Research Alert
Newswise — In a new study published in Science Translational Medicine, a Yale-led team uncovers the molecular mechanism behind the loss of immune regulation seen in multiple sclerosis (MS).
Previous studies by researchers in the lab of David Hafler, MD, Professor of Immunobiology and of Neurology, established defective regulatory T cells as an underlying cause of autoimmune disease including multiple sclerosis.
In the new study, a team led by Hafler and Tomokazu Sumida, Assistant Professor of Neurology, used RNA sequencing to compare gene expression in patients with and without MS. In patients with MS, they found increased expression of a gene called PRDM1-S (primate-specific transcription factor), which is involved in regulating immune function.
“These experiments reveal a key underlying mechanism for the loss of immune regulation in MS and likely other autoimmune diseases,” said Hafler, who is also chair of Yale’s Department of Neurology. “They also add mechanistic insight into how regulatory T cell dysfunction occurs in human autoimmune diseases.”
Researchers found that PRDM1-S increased expression of the salt-sensitive enzyme SGK-1, which earlier studies have linked to inflammation in MS.

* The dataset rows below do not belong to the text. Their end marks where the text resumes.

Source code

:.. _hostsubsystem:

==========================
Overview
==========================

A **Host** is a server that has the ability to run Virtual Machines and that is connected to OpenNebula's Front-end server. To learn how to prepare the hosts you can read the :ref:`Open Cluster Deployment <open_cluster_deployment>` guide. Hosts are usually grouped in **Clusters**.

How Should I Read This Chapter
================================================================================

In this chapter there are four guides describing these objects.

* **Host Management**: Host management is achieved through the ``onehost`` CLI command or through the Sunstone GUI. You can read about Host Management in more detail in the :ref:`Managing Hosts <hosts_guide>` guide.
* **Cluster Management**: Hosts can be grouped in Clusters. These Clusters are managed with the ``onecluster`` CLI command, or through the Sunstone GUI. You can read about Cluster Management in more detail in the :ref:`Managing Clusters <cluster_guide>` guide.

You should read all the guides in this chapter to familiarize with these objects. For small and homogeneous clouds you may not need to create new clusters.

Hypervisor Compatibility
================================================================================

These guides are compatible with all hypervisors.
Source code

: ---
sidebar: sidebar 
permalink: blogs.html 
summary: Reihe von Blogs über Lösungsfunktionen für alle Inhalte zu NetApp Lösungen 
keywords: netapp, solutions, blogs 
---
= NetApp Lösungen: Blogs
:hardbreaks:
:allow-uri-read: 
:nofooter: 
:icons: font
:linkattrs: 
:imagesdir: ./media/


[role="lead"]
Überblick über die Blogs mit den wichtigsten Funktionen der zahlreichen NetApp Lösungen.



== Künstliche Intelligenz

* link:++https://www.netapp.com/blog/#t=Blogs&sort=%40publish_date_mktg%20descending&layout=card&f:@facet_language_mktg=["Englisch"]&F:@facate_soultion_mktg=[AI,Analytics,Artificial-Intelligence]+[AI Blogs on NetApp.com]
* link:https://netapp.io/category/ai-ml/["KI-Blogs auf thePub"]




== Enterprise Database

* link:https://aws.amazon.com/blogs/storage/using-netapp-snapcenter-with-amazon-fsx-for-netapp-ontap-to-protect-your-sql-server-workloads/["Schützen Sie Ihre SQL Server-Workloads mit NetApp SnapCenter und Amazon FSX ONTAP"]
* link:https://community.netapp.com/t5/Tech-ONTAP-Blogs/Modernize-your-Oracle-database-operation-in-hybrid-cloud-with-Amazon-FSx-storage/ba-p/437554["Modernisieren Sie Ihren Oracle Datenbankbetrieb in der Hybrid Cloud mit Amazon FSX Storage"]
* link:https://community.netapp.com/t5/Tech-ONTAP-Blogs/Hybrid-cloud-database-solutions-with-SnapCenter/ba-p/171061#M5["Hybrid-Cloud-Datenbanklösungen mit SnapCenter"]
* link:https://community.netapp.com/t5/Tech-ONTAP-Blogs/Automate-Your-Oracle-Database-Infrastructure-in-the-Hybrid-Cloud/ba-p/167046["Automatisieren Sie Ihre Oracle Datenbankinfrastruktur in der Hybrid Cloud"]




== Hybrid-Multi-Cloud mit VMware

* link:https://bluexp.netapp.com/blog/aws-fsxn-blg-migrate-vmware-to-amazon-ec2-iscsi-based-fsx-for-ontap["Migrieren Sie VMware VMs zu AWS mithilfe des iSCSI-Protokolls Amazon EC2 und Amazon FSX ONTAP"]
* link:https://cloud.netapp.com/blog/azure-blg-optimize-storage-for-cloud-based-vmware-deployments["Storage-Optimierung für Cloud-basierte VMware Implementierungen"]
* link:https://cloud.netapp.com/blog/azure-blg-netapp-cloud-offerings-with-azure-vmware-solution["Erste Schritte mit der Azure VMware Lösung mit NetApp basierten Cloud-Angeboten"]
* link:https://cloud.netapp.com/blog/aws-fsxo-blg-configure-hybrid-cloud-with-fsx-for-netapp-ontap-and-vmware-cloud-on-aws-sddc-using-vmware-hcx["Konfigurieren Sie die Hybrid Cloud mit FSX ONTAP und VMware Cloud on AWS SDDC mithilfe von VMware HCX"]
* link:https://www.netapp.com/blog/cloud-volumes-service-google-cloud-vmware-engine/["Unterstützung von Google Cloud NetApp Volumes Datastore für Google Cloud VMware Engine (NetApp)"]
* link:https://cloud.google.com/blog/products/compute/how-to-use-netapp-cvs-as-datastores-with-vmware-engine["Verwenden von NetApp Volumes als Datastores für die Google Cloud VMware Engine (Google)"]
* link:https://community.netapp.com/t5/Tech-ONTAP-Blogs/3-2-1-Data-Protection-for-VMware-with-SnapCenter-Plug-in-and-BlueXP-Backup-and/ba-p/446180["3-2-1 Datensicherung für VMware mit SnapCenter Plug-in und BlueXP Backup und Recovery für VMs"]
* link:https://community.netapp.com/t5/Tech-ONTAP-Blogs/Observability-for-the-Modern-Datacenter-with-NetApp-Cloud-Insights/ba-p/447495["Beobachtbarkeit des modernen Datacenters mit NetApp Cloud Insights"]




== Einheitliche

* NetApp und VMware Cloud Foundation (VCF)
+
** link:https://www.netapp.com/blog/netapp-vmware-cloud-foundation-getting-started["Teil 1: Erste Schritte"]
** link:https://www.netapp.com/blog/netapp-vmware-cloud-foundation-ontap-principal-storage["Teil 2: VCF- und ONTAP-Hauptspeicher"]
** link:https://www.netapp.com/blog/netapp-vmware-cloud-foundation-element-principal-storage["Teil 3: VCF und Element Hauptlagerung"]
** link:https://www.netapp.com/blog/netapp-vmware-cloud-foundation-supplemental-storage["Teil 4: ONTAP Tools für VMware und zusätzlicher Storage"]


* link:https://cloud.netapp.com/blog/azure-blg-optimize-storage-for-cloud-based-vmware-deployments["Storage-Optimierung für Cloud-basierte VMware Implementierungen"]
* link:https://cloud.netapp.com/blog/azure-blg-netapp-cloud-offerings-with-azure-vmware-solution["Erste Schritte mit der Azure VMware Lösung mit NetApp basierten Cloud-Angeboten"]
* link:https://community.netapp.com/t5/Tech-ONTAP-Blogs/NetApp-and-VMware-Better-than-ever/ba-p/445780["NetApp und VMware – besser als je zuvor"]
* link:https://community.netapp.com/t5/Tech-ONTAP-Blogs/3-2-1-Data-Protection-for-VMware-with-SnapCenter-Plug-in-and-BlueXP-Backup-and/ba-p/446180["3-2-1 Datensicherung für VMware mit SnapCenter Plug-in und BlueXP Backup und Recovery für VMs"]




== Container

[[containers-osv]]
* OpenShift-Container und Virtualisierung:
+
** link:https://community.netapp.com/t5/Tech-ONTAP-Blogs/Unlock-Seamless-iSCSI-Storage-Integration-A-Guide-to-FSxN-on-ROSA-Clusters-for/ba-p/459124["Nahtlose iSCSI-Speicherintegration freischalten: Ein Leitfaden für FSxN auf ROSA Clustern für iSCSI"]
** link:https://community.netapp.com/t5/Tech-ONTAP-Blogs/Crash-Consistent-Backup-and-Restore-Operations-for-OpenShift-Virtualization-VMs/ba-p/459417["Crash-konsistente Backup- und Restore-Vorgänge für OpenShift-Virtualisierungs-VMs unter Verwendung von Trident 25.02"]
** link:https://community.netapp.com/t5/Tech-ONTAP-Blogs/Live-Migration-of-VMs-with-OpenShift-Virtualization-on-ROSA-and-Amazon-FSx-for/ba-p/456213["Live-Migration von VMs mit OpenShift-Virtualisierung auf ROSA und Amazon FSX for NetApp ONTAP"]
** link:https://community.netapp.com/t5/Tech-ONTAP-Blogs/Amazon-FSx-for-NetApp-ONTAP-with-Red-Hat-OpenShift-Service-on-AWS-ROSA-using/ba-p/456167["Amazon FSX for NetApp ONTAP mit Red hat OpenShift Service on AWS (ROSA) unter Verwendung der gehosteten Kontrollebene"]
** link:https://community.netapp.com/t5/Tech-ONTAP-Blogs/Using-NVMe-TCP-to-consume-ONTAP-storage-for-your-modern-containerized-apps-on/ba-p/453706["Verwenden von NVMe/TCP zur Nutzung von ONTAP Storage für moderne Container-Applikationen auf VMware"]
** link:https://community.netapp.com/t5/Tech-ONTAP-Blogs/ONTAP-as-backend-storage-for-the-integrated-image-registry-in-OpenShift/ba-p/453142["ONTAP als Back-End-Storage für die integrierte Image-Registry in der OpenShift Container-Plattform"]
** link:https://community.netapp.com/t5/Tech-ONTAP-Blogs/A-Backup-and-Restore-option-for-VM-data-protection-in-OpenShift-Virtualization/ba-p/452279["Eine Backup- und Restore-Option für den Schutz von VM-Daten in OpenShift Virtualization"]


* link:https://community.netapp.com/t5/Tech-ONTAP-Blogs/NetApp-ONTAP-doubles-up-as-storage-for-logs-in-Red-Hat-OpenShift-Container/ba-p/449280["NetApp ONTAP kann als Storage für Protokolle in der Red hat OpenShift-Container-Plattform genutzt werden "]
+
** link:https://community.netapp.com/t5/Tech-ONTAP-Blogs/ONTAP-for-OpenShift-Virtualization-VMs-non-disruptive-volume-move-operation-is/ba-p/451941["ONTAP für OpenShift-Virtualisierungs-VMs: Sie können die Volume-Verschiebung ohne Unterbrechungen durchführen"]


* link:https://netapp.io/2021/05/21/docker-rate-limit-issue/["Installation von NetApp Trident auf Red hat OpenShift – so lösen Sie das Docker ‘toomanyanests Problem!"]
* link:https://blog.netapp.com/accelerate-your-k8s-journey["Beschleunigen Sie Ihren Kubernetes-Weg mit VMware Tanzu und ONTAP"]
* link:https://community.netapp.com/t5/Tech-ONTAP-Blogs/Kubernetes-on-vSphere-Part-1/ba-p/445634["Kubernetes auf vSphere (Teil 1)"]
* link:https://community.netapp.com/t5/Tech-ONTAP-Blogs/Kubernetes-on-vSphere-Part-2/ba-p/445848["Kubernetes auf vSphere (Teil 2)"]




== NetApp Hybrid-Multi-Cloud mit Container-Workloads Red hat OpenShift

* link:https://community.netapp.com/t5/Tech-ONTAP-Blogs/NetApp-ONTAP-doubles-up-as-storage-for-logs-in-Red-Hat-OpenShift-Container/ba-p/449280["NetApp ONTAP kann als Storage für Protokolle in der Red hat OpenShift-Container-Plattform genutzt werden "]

“Based on these insights, we are now developing drugs that can target and decrease expression of PRDM1-S in regulatory T cells,” Sumida said. “And we have initiated collaborations with other Yale researchers using novel computational methods to increase the function of regulatory T cells to develop new approaches that will work across human autoimmune diseases.”
Other authors from the Yale lab include Matthew R. Lincoln, Alice Yi, Helen Stillwell, and Greta Leissa.